At least 29 people have died in the three southern provinces of Pattani, Yala and Narathiwat since February 28 when the Barisan Revolusi Nasional (BRN) rebels agreed to hold talks. More than 5,300 people have died since January 2004.

Isra Thongthawat, deputy governor of Yala province, was travelling in a car with his Muslim driver, Stopa Jehloh, and Chavalit Chairuek, a provincial disaster management official, when the bomb went off. Chavalit died on the spot, police said.

Isra died later in hospital, becoming the most senior civilian official to be killed in the three provinces since the Muslim insurgency resurfaced in the south of Buddhist-majority Thailand in 2004 after simmering for decades.

Doctors at a hospital in Yala province said Stopa was in a critical condition.

"We're expecting these kind of protest attacks but what happened does not indicate a failure in the talks with the BRN," Paradorn Pattanathabutr, secretary-general of the National Security Council, told reporters.

Security officials say the BRN is the main insurgent organization behind the violence but acknowledge that other armed groups operate in the three provinces and may not agree even with the idea of talks.

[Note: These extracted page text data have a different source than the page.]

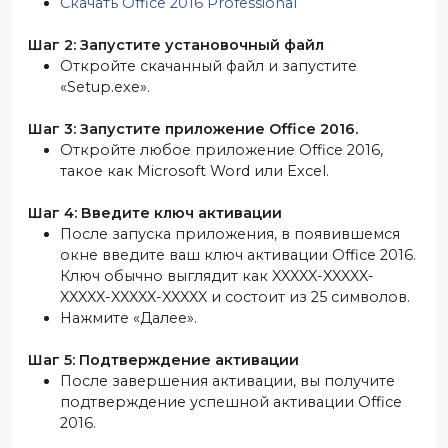
Скачать Office 2016 Professional
Шаг 2: Запустите установочный файл
Откройте скачанный файл и запустите
«Setup.exe».
Шаг 3: Запустите приложение Office 2016.
Откройте любое приложение Office 2016,
такое как Microsoft Word или Excel.
Шаг 4: Введите ключ активации
После запуска приложения, в появившемся
окне введите ваш ключ активации Office 2016.
Ключ обычно выглядит как XXXXX-XXXXX-
XXXXX-XXXXX-XXXXX и состоит из 25 символов.
Нажмите «Далее».
Шаг 5: Подтверждение активации
После завершения активации, вы получите
подтверждение успешной активации Office
2016.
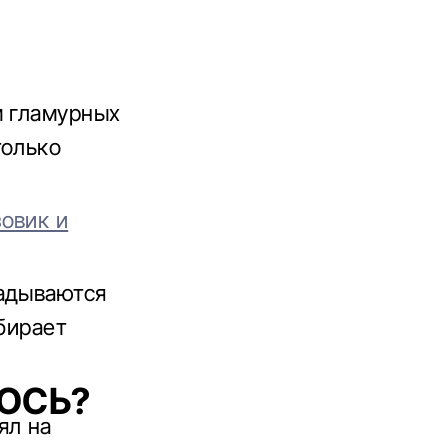
м гламурных
только
овик и
ладываются
абирает
ОСЬ?
ял на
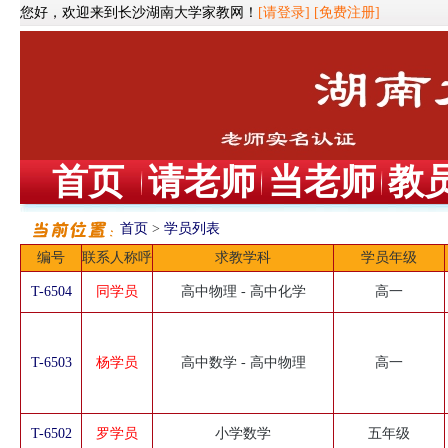
您好，欢迎来到长沙湖南大学家教网！
[请登录]
[免费注册]
首页
请老师
当老师
教
首页
>
学员列表
编号
联系人称呼
求教学科
学员年级
T-6504
同学员
高中物理 - 高中化学
高一
T-6503
杨学员
高中数学 - 高中物理
高一
T-6502
罗学员
小学数学
五年级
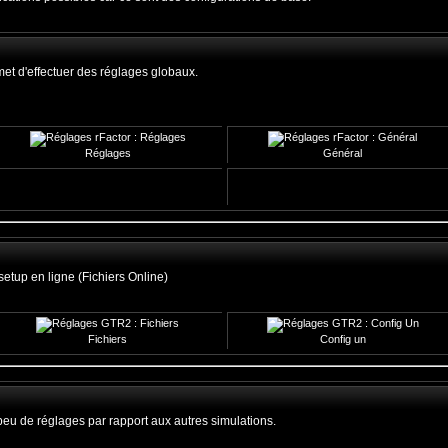
met d'effectuer des réglages globaux.
Réglages
Général
etup en ligne (Fichiers Online)
Fichiers
Config un
u de réglages par rapport aux autres simulations.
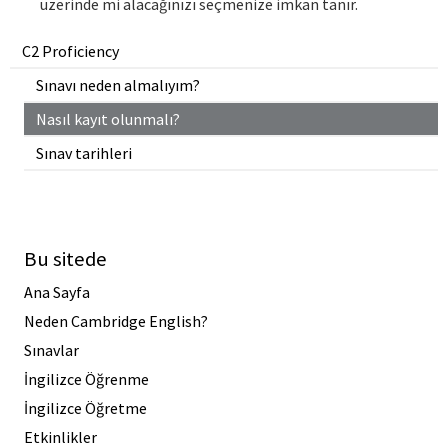
üzerinde mi alacağınızı seçmenize imkan tanır.
C2 Proficiency
Sınavı neden almalıyım?
Nasıl kayıt olunmalı?
Sınav tarihleri
Bu sitede
Ana Sayfa
Neden Cambridge English?
Sınavlar
İngilizce Öğrenme
İngilizce Öğretme
Etkinlikler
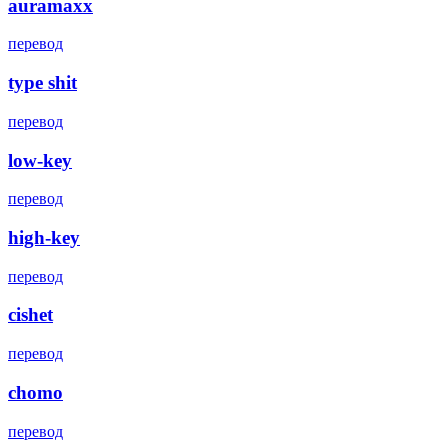
auramaxx
перевод
type shit
перевод
low-key
перевод
high-key
перевод
cishet
перевод
chomo
перевод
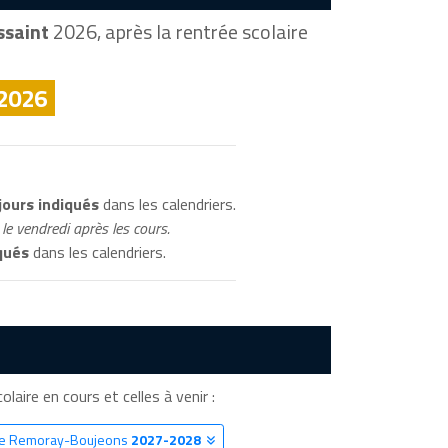
ssaint
2026, après la rentrée scolaire
 2026
jours indiqués
dans les calendriers.
le vendredi après les cours.
qués
dans les calendriers.
laire en cours et celles à venir :
ire Remoray-Boujeons
2027-2028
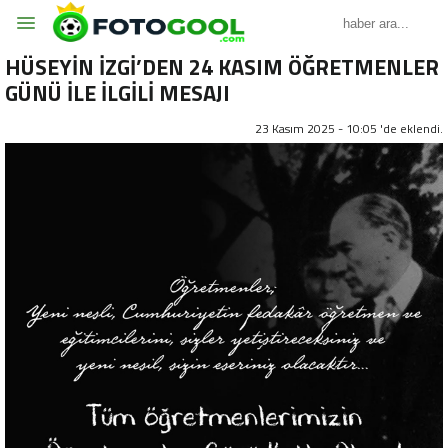
HÜSEYİN İZGİ’DEN 24 KASIM ÖĞRETMENLER
GÜNÜ İLE İLGİLİ MESAJI
23 Kasım 2025 - 10:05 'de eklendi.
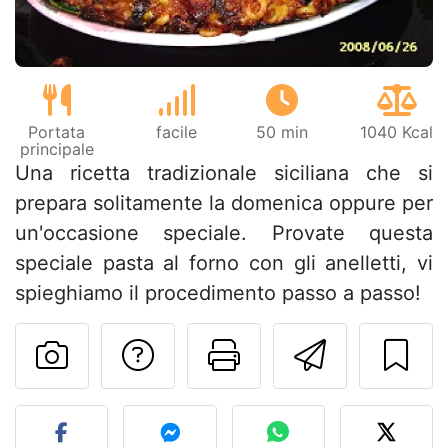
Portata
facile
50 min
1040 Kcal
principale
Una ricetta tradizionale siciliana che si
prepara solitamente la domenica oppure per
un'occasione speciale. Provate questa
speciale pasta al forno con gli anelletti, vi
spieghiamo il procedimento passo a passo!
Contatta l'autore d
Stampa la ric
Invia q
Pubblica la foto di questa 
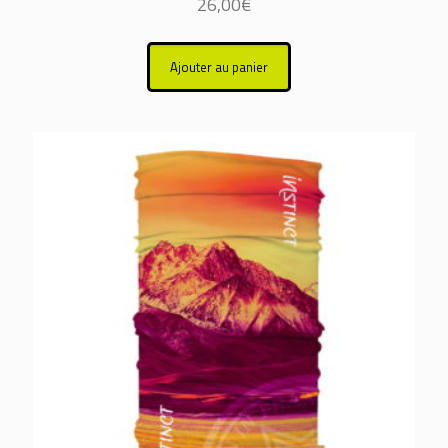
26,00
€
Ajouter au panier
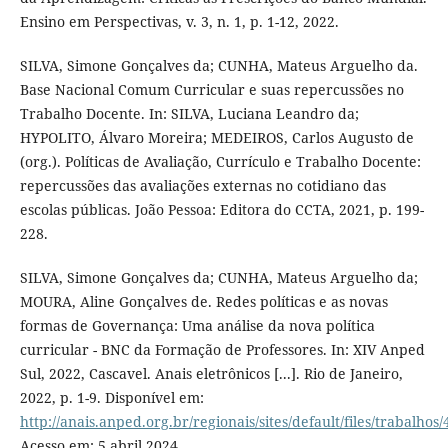
Ensino em Perspectivas, v. 3, n. 1, p. 1-12, 2022.
SILVA, Simone Gonçalves da; CUNHA, Mateus Arguelho da.
Base Nacional Comum Curricular e suas repercussões no
Trabalho Docente. In: SILVA, Luciana Leandro da;
HYPOLITO, Álvaro Moreira; MEDEIROS, Carlos Augusto de
(org.). Políticas de Avaliação, Currículo e Trabalho Docente:
repercussões das avaliações externas no cotidiano das
escolas públicas. João Pessoa: Editora do CCTA, 2021, p. 199-
228.
SILVA, Simone Gonçalves da; CUNHA, Mateus Arguelho da;
MOURA, Aline Gonçalves de. Redes políticas e as novas
formas de Governança: Uma análise da nova política
curricular - BNC da Formação de Professores. In: XIV Anped
Sul, 2022, Cascavel. Anais eletrônicos [...]. Rio de Janeiro,
2022, p. 1-9. Disponível em:
http://anais.anped.org.br/regionais/sites/default/files/trab
Acesso em: 5 abril 2024.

The government has ruled out autonomy or self-rule, and some analysts remain pessimistic the talks will do much to curb the violence.

"Hostilities on the ground show no sign of cessation," Sunai Phasuk of Human Rights Watch told Reuters.

"Authorities need to fine-tune the peace efforts by moving beyond talking to de-radicalising the situation on the ground starting with trying to understand the factors that galvanize the militants."